**REQUIRED ACTIONS:**
1. In the board game news excerpt below, rewrite the paragraph beginning "Apparently this game is a bit of an institution" as a short list that keeps its main facts.
2. In one to three sentences, explain why, according to the board game news excerpt below, the writer was tired as a guest on the Terminal 7 podcast.
3. Answer these questions using the board game news excerpt below:
(a) What has Ludonaute announced about the train on the Colt Express board?
(b) What do players play as in Mahé?
(c) What is the name of the new Netrunner big box expansion?

Ludonaute, the French publisher behind the much-lauded Lewis & Clark (expect our review this Friday!) has announced Colt Express for later this year. Check this out: It’s a game where players are all bandits robbing a moving train, and you play by “programming” the actions of your bandit, then all players resolve their actions at the same time. You know, like how it works in my FAVOURITE GAME FROM MY CHILDHOOD. And we’re not finished. Ludonaute have announced the train on this board will be 3D. Of course, most trains are 3D, but not miniature ones you are robbing in your mind!
Still not excited? Ludonaute describe your actions in the game as follows: “The bandits can move from one car to another, run on the roof, punch the other bandits, shoot them, rob the passengers, or draw the Marshal out of position.”
Game of the year? *points at member of the audience* Game of the year? *points at other member of the audience* Game of the year? Game of the year.
Later this year we can also look forward to a game called Mahé, so named after an island in the Seychelles. A game where you play wooden turtles racing around a beach, trying to lay the most (or best?) eggs.
Actually, Mahé will be an re-implementation of a game called Die Heisse Schlacht am Kalten Buffet (seen above), where you’re all racing around a buffet, but which was also sometimes called Kangaroo, where you’re all racing kangaroos, or sometimes Generalowsky, where you’re all racing… generals?
Apparently this game is a bit of an institution, due to the most bananas rules for a roll-and-move game I’ve ever heard. Players can roll a die and move that many spaces, or they can roll two dice and, so long as the number is below 7, they move twice that many spaces, otherwise they return to the start line, or they can roll three dice for an even bigger risk, but with the chance of moving three times that many spaces if the number’s still lower than 7.
The other insane rule is that if you land on another player then they have to carry you, and you dictate how many dice they roll. It sounds like total bedlam, and I, for one, can’t wait to test Mahé’s turtles, which are all that have been revealed of the game so far.
AND FINALLY! Anyone who’s curious about my thoughts on the new Netrunner big box expansion, Honor & Profit, should definitely go and listen to today’s new, humongous episode of the Terminal 7 podcast, on which I return as a totally exhausted guest. Why was I tired? Because we recorded the cast on the same day that I had a nine hour Netrunner tournament.
…I may need help.
Despite that, hosts Nels Anderson and Jesse Turner remain my favourite Netrunner podcasters, and getting down with them on the intricacies of new Jinteki and Criminal cards for almost two hours was a huge pleasure.

**GIVEN INFORMATION:**
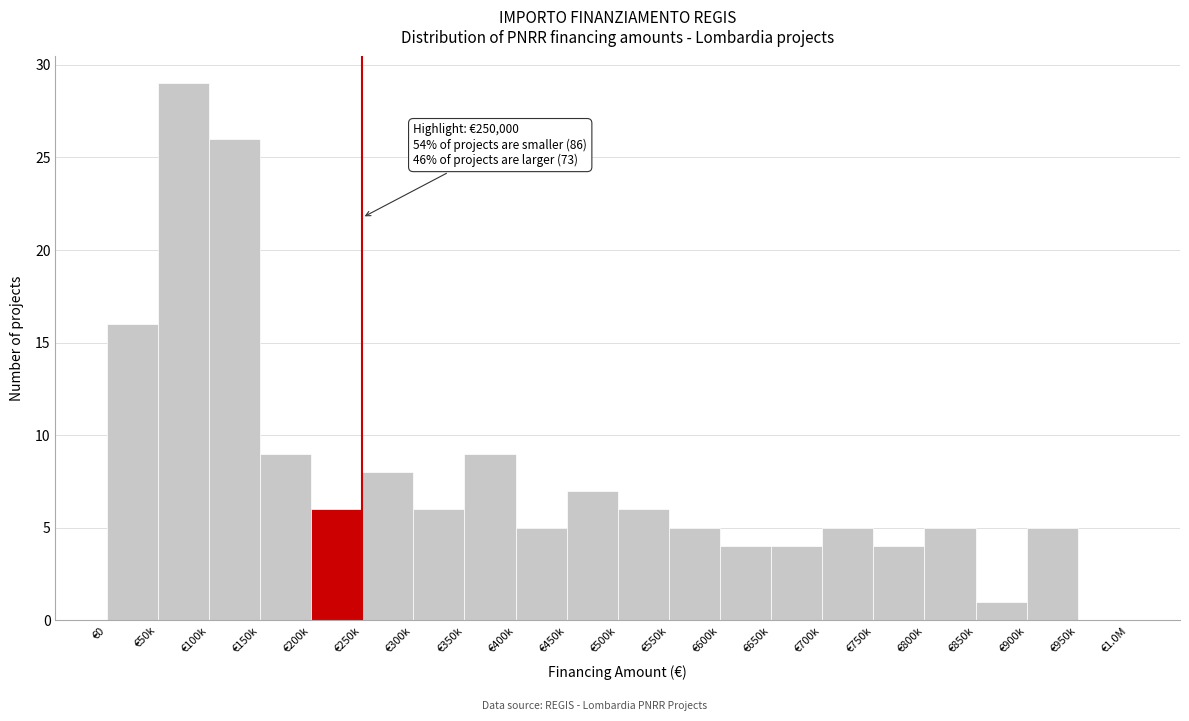

Reading left to right, extract all data points from this chart.

€0=16	€50k=29	€100k=26	€150k=9	€200k=6	€250k=8	€300k=6	€350k=9	€400k=5	€450k=7	€500k=6	€550k=5	€600k=4	€650k=4	€700k=5	€750k=4	€800k=5	€850k=1	€900k=5	€950k=0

**EXERCISE RESPONSES:**
1.
- The game is an institution because its roll-and-move rules are unusually wild.
- With one die, a player moves that many spaces.
- With two dice, a total below 7 moves the player twice that many spaces. Otherwise the player goes back to the start line.
- With three dice, the risk is greater. A total still below 7 moves the player three times that many spaces.

2. The writer was exhausted because the podcast was recorded on the same day as a nine-hour Netrunner tournament that the writer played in.

3.
(a) The train will be 3D.
(b) Wooden turtles racing around a beach.
(c) Honor & Profit.